Namun demikian, penulis berharap catatan pertengahan tahun Myanmar tentang kemajuan transisi dari militer ke demokrasi merupakan prestasi besar yang dilakukan pemerintah Myanmar. Duniapun berseru dan tersenyum dengan perubahan yang manis dan mulus. Banyak yang menilai kebijakan Presiden Thien Sen merupakan bentuk upaya rekonsiliasi dari berbagai elemen, khususnya militer dan rakyat yang pro demokrasi. Asean sebagai organisasi kawasan, mendukung terus kemajuan-kemajuan demokrasi di Myanmar sekaligus sebagai modal dan aset terhadap stabilitas kawasan. Belum lagi Amerika dan Eropa, meski dilanda krisis moneter, mereka terus memantau perkembangan yang terjadi Myanmar.

Atas dasar analisis dan penafsiran tersebut, sangat diyakini pemerintah Myanmar akan melakukan langkah-langkah strategis terhadap isu Ronghya ini.
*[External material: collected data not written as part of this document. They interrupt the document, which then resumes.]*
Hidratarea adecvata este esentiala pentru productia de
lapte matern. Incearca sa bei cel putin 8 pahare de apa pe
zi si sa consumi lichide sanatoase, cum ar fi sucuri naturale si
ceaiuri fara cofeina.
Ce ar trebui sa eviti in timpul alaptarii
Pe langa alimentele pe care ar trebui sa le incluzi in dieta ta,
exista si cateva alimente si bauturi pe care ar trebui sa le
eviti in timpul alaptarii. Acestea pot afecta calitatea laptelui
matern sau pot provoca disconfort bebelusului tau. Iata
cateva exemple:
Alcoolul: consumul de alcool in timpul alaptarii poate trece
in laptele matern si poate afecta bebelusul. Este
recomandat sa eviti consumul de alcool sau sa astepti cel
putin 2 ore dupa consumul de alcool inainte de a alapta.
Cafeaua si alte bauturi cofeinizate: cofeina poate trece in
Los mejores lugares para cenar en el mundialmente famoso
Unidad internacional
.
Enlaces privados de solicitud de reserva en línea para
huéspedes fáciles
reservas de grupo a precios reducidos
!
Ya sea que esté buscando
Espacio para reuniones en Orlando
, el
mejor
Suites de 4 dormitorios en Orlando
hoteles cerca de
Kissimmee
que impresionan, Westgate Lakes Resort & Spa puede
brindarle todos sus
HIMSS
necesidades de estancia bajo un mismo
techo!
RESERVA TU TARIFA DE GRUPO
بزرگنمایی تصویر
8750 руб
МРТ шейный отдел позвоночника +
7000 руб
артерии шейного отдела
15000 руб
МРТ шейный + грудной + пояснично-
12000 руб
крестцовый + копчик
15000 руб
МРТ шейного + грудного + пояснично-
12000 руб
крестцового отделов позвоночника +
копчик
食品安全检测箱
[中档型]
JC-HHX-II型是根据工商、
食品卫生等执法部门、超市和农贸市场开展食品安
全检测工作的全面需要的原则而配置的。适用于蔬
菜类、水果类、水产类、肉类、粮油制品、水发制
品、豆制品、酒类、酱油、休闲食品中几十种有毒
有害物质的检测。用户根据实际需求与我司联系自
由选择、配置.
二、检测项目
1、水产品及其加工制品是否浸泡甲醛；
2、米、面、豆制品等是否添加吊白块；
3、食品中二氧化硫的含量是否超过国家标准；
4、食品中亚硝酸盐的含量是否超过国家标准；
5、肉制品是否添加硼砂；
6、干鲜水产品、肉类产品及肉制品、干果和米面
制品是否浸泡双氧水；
Kemampuan Myanmar mencarikan jalan keluar terhadap isu dan masalah kemanusiaan, tentu membuat dunia kembali mengapresiasi sejauhmana kedewasaan Myanmar dalam berdemokrasi. 

Menjunjung tinggi hak asasi manusia dan memperlakukan warganya sama di depan hukum merupakan ciri dari negara demokrasi.